Antes mesmo da estreia ampla, MICHAEL passou a chamar atenção não só pela proposta diferente, mas também pelo tipo de discussão que inevitavelmente acompanha qualquer obra sobre o artista. As primeiras impressões indicam um filme mais sensorial do que cronológico, mas esse caminho levanta uma questão central: como lidar com os aspectos mais controversos da trajetória de Michael Jackson.
Dirigido por Antoine Fuqua e produzido por Graham King, o longa percorre diferentes fases da vida do cantor. Ainda assim, o foco não está apenas na sequência de acontecimentos conhecidos, e sim na forma como esses momentos são organizados para construir uma narrativa contínua.

A escolha de Jaafar Jackson, sobrinho do artista, é um dos pontos de maior curiosidade. Sem experiência prévia como ator, ele passou por preparação específica para interpretar o papel. Nos bastidores, os testes iniciais chamaram atenção pela proximidade visual e pela execução das cenas, fator que ajudou a consolidar sua escalação.
Ao mesmo tempo, a participação direta da família Jackson, incluindo Jermaine e Katherine, adiciona um elemento que também gera debate. Para alguns, essa proximidade pode contribuir para uma representação mais controlada da história, especialmente em relação aos episódios mais delicados da vida do artista.
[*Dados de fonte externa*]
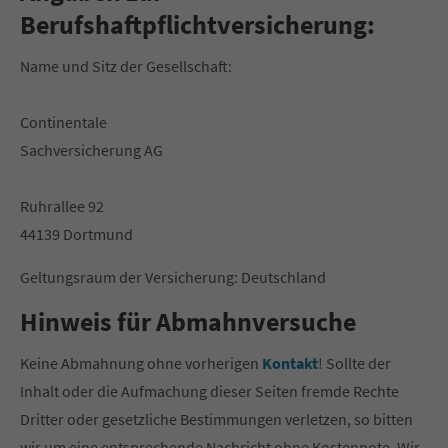
Berufshaftpflichtversicherung:
Name und Sitz der Gesellschaft:
Continentale
Sachversicherung AG
Ruhrallee 92
44139 Dortmund
Geltungsraum der Versicherung: Deutschland
Hinweis für Abmahnversuche
Keine Abmahnung ohne vorherigen
Kontakt
! Sollte der
Inhalt oder die Aufmachung dieser Seiten fremde Rechte
Dritter oder gesetzliche Bestimmungen verletzen, so bitten
wir um eine entsprechende Nachricht ohne Kostennote. Wir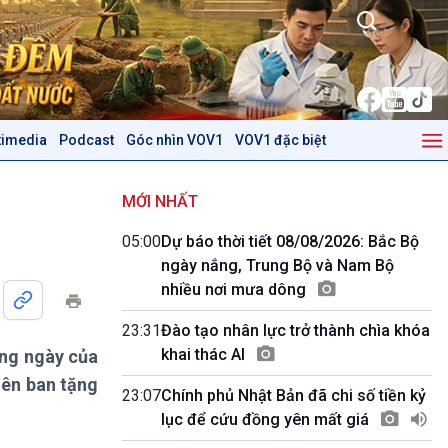
timedia
Podcast
Góc nhìn VOV1
VOV1 đặc biệt
Kinh tế
Nông nghiệp & Biển đảo
Tin Kinh tế
Tin Nông nghiệp & Biển
MỚI NHẤT
Trước giờ mở cửa
đảo
05:00
Dự báo thời tiết 08/08/2026: Bắc Bộ
Dòng chảy Kinh tế
Mùa vàng
ngày nắng, Trung Bộ và Nam Bộ
Sức sống hàng Việt
Biển đảo Việt Nam
nhiều nơi mưa dông
Khởi nghiệp
Tâm tình biên giới và hải
Tuyên chiến với gian lận
đảo
23:31
Đào tạo nhân lực trở thành chìa khóa
thương mại
Tìm hiểu biển, đảo Việt
khai thác AI
ằng ngày của
Nam
iên ban tặng
23:07
Chính phủ Nhật Bản đã chi số tiền kỷ
Podcast
Góc nhìn VOV1
lục để cứu đồng yên mất giá
Bình luận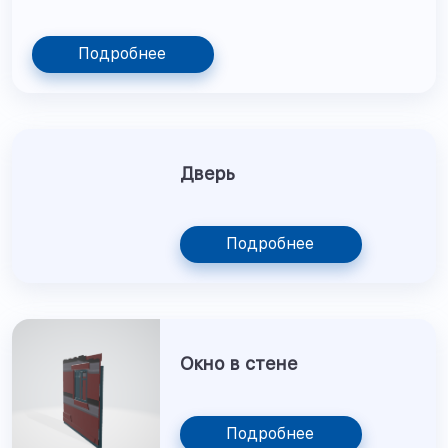
Подробнее
Дверь
Подробнее
Окно в стене
Подробнее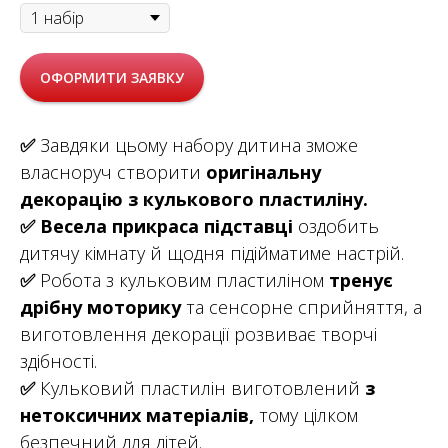
ОФОРМИТИ ЗАЯВКУ
✅
Завдяки цьому набору дитина зможе
власноруч створити
оригінальну
декорацію з кулькового пластиліну.
✅
Весела прикраса підставці
оздобить
дитячу кімнату й щодня підійматиме настрій.
✅
Робота з кульковим пластиліном
тренує
дрібну моторику
та сенсорне сприйняття, а
виготовлення декорації розвиває творчі
здібності.
✅
Кульковий пластилін виготовлений
з
нетоксичних матеріалів,
тому цілком
безпечний для дітей.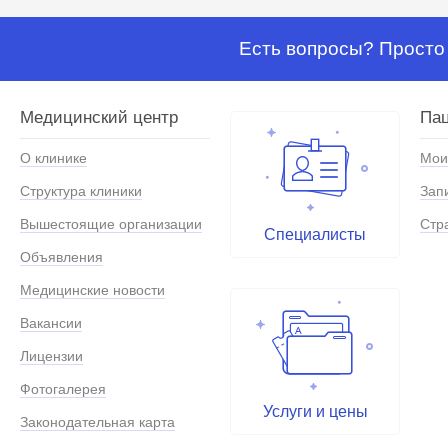
Есть вопросы? Просто 
Медицинский центр
Па
О клинике
Мои
Структура клиники
Зап
Вышестоящие организации
Стр
Специалисты
Объявления
Медицинские новости
Вакансии
Лицензии
Фотогалерея
Услуги и цены
Законодательная карта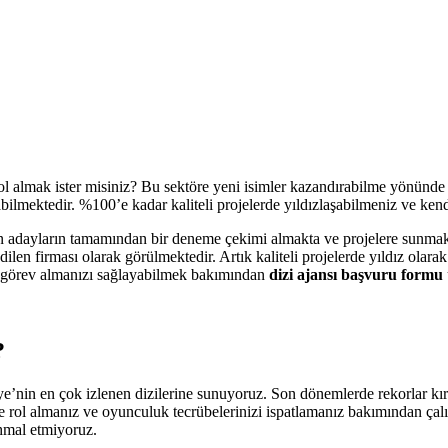
 rol almak ister misiniz? Bu sektöre yeni isimler kazandırabilme yönünde
abilmektedir. %100’e kadar kaliteli projelerde yıldızlaşabilmeniz ve k
 adayların tamamından bir deneme çekimi almakta ve projelere sunmaktad
edilen firması olarak görülmektedir. Artık kaliteli projelerde yıldız ol
rde görev almanızı sağlayabilmek bakımından
dizi ajansı başvuru formu
?
nin en çok izlenen dizilerine sunuyoruz. Son dönemlerde rekorlar kıran 
ede rol almanız ve oyunculuk tecrübelerinizi ispatlamanız bakımından çal
hmal etmiyoruz.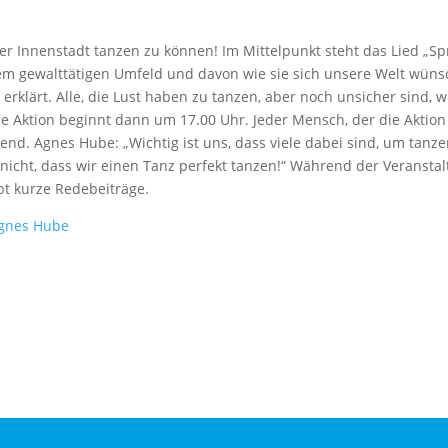
 Innenstadt tanzen zu können! Im Mittelpunkt steht das Lied „Spre
rem gewalttätigen Umfeld und davon wie sie sich unsere Welt wüns
rklärt. Alle, die Lust haben zu tanzen, aber noch unsicher sind, 
e Aktion beginnt dann um 17.00 Uhr. Jeder Mensch, der die Aktion
nd. Agnes Hube: „Wichtig ist uns, dass viele dabei sind, um tanze
icht, dass wir einen Tanz perfekt tanzen!“ Während der Veransta
t kurze Redebeiträge.
gnes Hube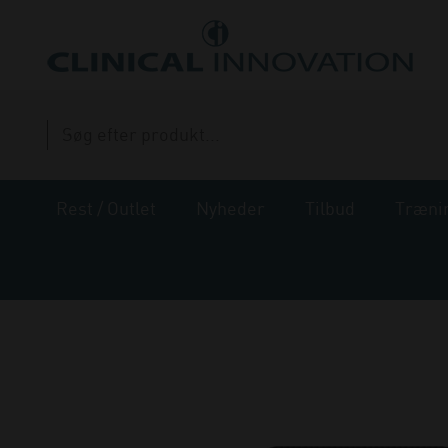
Rest / Outlet
Nyheder
Tilbud
Træni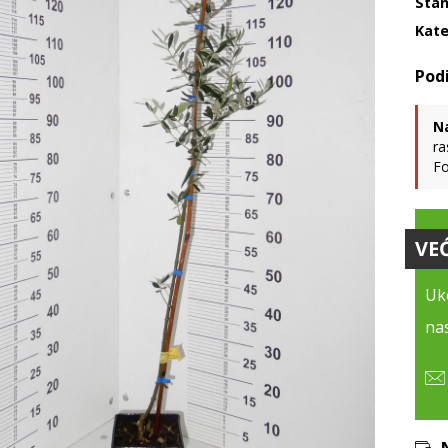
Stan
Kate
N
ra
Fo
VE
Uko
nas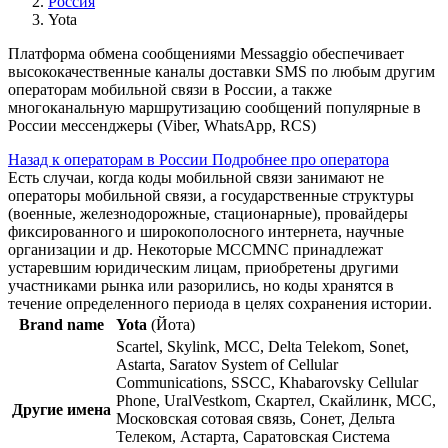
Россия
Yota
Платформа обмена сообщениями Messaggio обеспечивает
высококачественные каналы доставки SMS по любым другим
операторам мобильной связи в России, а также
многоканальную маршрутизацию сообщений популярные в
России мессенджеры (Viber, WhatsApp, RCS)
Назад к операторам в России
Подробнее про оператора
Есть случаи, когда коды мобильной связи занимают не
операторы мобильной связи, а государственные структуры
(военные, железнодорожные, стационарные), провайдеры
фиксированного и широкополосного интернета, научные
организации и др. Некоторые MCCMNC принадлежат
устаревшим юридическим лицам, приобретены другими
участниками рынка или разорились, но коды хранятся в
течение определенного периода в целях сохранения истории.
Brand name
Yota
(Йота)
Scartel, Skylink, MCC, Delta Telekom, Sonet,
Astarta, Saratov System of Cellular
Communications, SSCC, Khabarovsky Cellular
Phone, UralVestkom, Скартел, Скайлинк, МСС,
Другие имена
Московская сотовая связь, Сонет, Дельта
Телеком, Астарта, Саратовская Система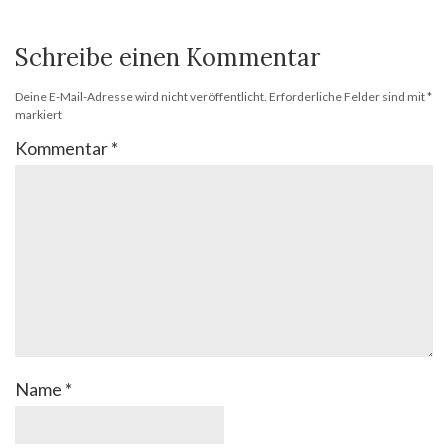
Schreibe einen Kommentar
Deine E-Mail-Adresse wird nicht veröffentlicht.
Erforderliche Felder sind mit
*
markiert
Kommentar
*
Name
*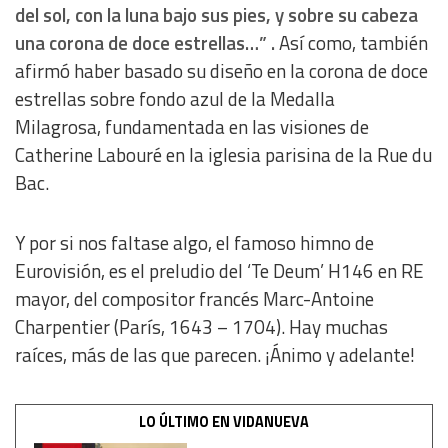
del sol, con la luna bajo sus pies, y sobre su cabeza
Use profiles to select personalised content
una corona de doce estrellas…” .
Así como, también
afirmó haber basado su diseño en la corona de doce
Measure advertising performance
estrellas sobre fondo azul de la Medalla
Milagrosa, fundamentada en las visiones de
Measure content performance
Catherine Labouré en la iglesia parisina de la Rue du
Bac.
Understand audiences through statistics or combinations
of data from different sources
Y por si nos faltase algo, el famoso himno de
Develop and improve services
Eurovisión, es el preludio del ‘Te Deum’ H146 en RE
mayor, del compositor francés Marc-Antoine
Use limited data to select content
Charpentier (París, 1643 – 1704). Hay muchas
raíces, más de las que parecen. ¡Ánimo y adelante!
IAB Special Features:
Use precise geolocation data
LO ÚLTIMO EN VIDANUEVA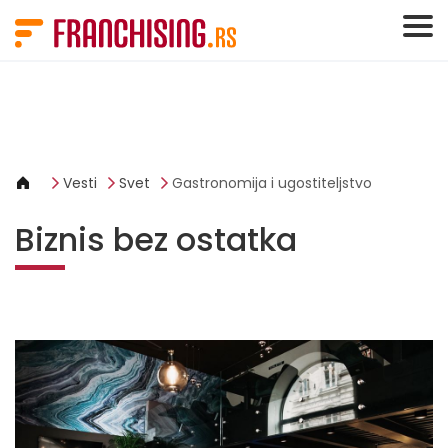
Cookies management panel
Vesti
Svet
Gastronomija i ugostiteljstvo
Biznis bez ostatka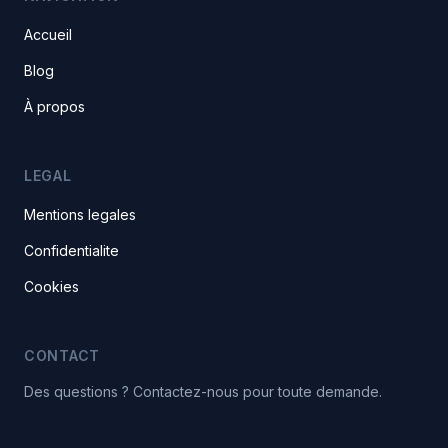
Accueil
Blog
À propos
LEGAL
Mentions legales
Confidentialite
Cookies
CONTACT
Des questions ? Contactez-nous pour toute demande.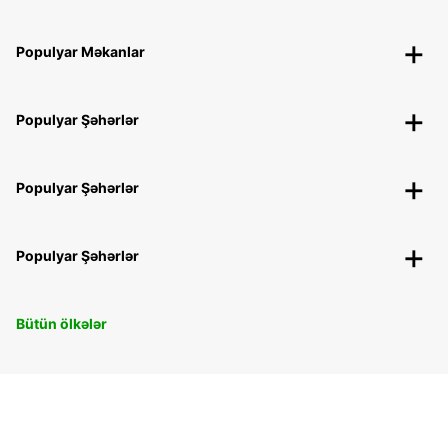
Populyar Məkanlar
Populyar Şəhərlər
Populyar Şəhərlər
Populyar Şəhərlər
Bütün ölkələr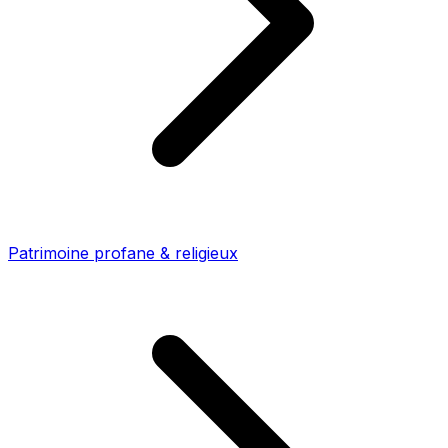
Patrimoine profane & religieux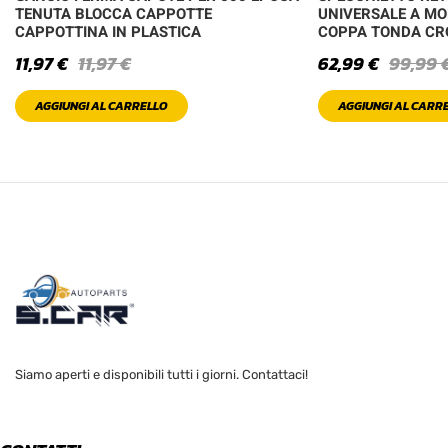
TENUTA BLOCCA CAPPOTTE
UNIVERSALE A MO
CAPPOTTINA IN PLASTICA
COPPA TONDA C
11,97
€
11,97
€
62,99
€
99,99
AGGIUNGI AL CARRELLO
AGGIUNGI AL CARR
Siamo aperti e disponibili tutti i giorni. Contattaci!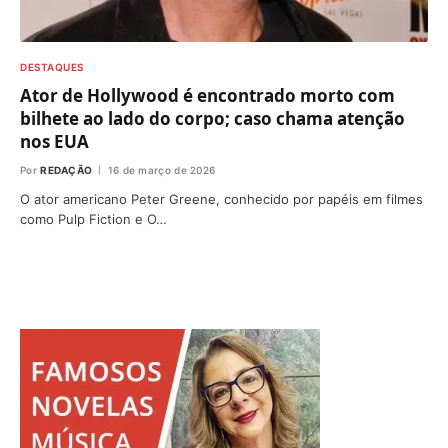
DESTAQUES
Ator de Hollywood é encontrado morto com
bilhete ao lado do corpo; caso chama atenção
nos EUA
Por
REDAÇÃO
16 de março de 2026
O ator americano Peter Greene, conhecido por papéis em filmes
como Pulp Fiction e O…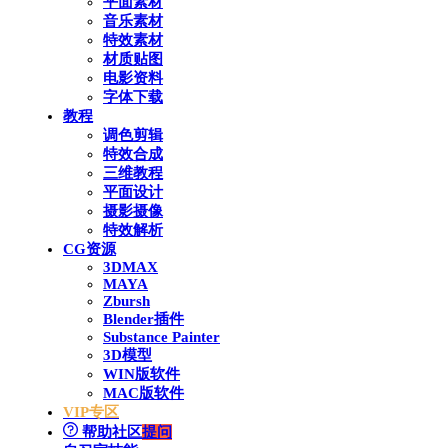
平面素材
音乐素材
特效素材
材质贴图
电影资料
字体下载
教程
调色剪辑
特效合成
三维教程
平面设计
摄影摄像
特效解析
CG资源
3DMAX
MAYA
Zbursh
Blender插件
Substance Painter
3D模型
WIN版软件
MAC版软件
VIP专区
帮助社区
提问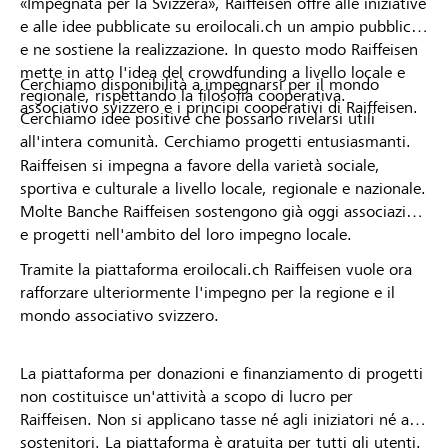
«Impegnata per la Svizzera», Raiffeisen offre alle iniziative
e alle idee pubblicate su eroilocali.ch un ampio pubblico
e ne sostiene la realizzazione. In questo modo Raiffeisen
mette in atto l'idea del crowdfunding a livello locale e
Cerchiamo disponibilità a impegnarsi per il mondo
regionale, rispettando la filosofia cooperativa.
associativo svizzero e i principi cooperativi di Raiffeisen.
Cerchiamo idee positive che possano rivelarsi utili
all'intera comunità. Cerchiamo progetti entusiasmanti.
Raiffeisen si impegna a favore della varietà sociale,
sportiva e culturale a livello locale, regionale e nazionale.
Molte Banche Raiffeisen sostengono già oggi associazioni
e progetti nell'ambito del loro impegno locale.
Tramite la piattaforma eroilocali.ch Raiffeisen vuole ora
rafforzare ulteriormente l'impegno per la regione e il
mondo associativo svizzero.
La piattaforma per donazioni e finanziamento di progetti
non costituisce un'attività a scopo di lucro per
Raiffeisen. Non si applicano tasse né agli iniziatori né ai
sostenitori. La piattaforma è gratuita per tutti gli utenti.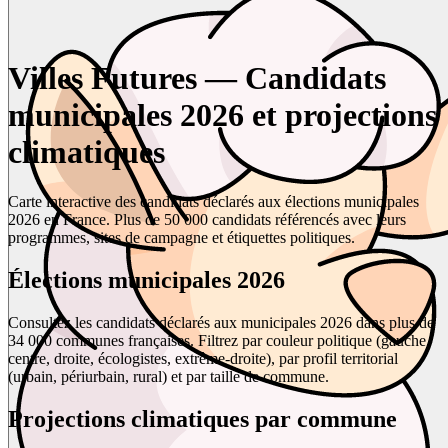
Villes Futures — Candidats
municipales 2026 et projections
climatiques
Carte interactive des candidats déclarés aux élections municipales
2026 en France. Plus de 50 000 candidats référencés avec leurs
programmes, sites de campagne et étiquettes politiques.
Élections municipales 2026
Consultez les candidats déclarés aux municipales 2026 dans plus de
34 000 communes françaises. Filtrez par couleur politique (gauche,
centre, droite, écologistes, extrême-droite), par profil territorial
(urbain, périurbain, rural) et par taille de commune.
Projections climatiques par commune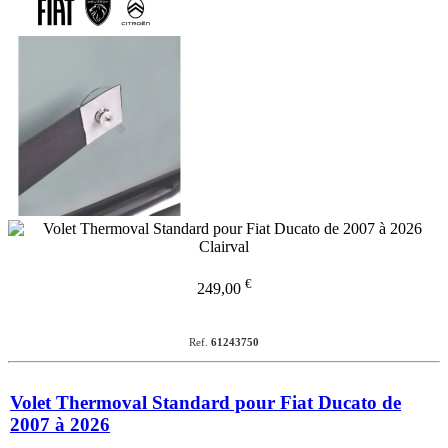
€
249,00
Ref.
61243750
Volet Thermoval Standard pour Fiat Ducato de
2007 à 2026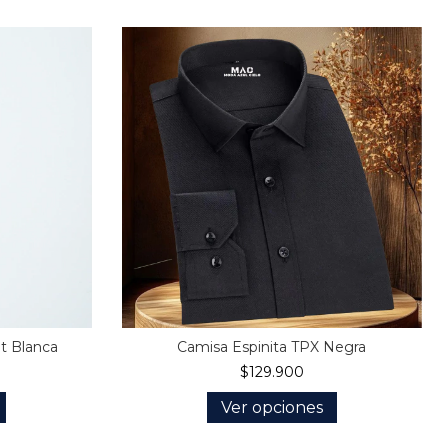
it Blanca
Camisa Espinita TPX Negra
$129.900
Ver opciones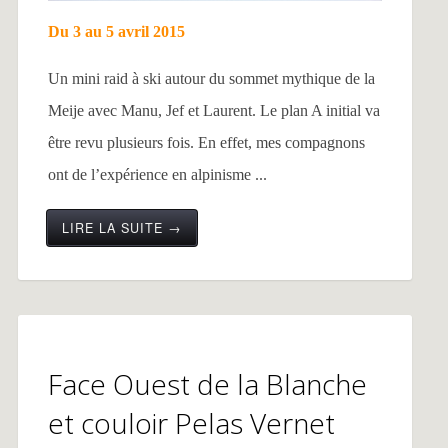
Du 3 au 5 avril 2015
Un mini raid à ski autour du sommet mythique de la
Meije avec Manu, Jef et Laurent. Le plan A initial va
être revu plusieurs fois. En effet, mes compagnons
ont de l’expérience en alpinisme ...
LIRE LA SUITE →
Face Ouest de la Blanche
et couloir Pelas Vernet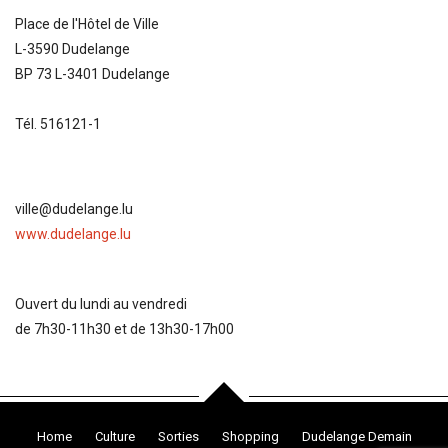
Place de l'Hôtel de Ville
L-3590 Dudelange
BP 73 L-3401 Dudelange
Tél. 516121-1
ville@dudelange.lu
www.dudelange.lu
Ouvert du lundi au vendredi
de 7h30-11h30 et de 13h30-17h00
Home
Culture
Sorties
Shopping
Dudelange Demain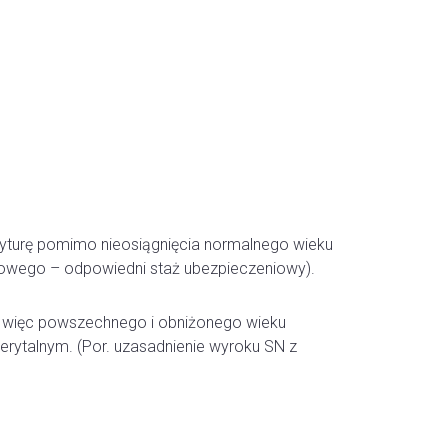
eryturę pomimo nieosiągnięcia normalnego wieku
dkowego – odpowiedni staż ubezpieczeniowy).
 więc powszechnego i obniżonego wieku
erytalnym. (Por. uzasadnienie wyroku SN z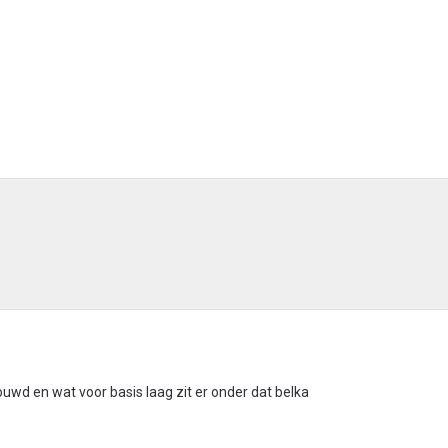
uwd en wat voor basis laag zit er onder dat belka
Esse ponto se conecta ao principal questionamento em torno do filme: de que maneira as controvérsias serão abordadas. Embora a produção prometa uma visão ampla da trajetória, ainda não está claro qual será o espaço dado a esses temas dentro da narrativa.

Outro aspecto relevante é o uso da música como estrutura do filme. As canções não aparecem apenas como trilha, mas como parte da construção das cenas, ajudando a contextualizar momentos específicos da carreira.
Mesmo com ajustes ao longo da produção, incluindo refilmagens por questões legais, o projeto manteve sua proposta inicial. No entanto, mais do que a abordagem estética, o que tem colocado MICHAEL no centro das atenções é justamente esse equilíbrio delicado entre homenagem, reconstrução artística e os pontos mais controversos da história.
No fim, o filme chega cercado por uma pergunta que vai além do cinema: é possível revisitar um artista desse porte sem reabrir os debates que sempre acompanharam sua trajetória?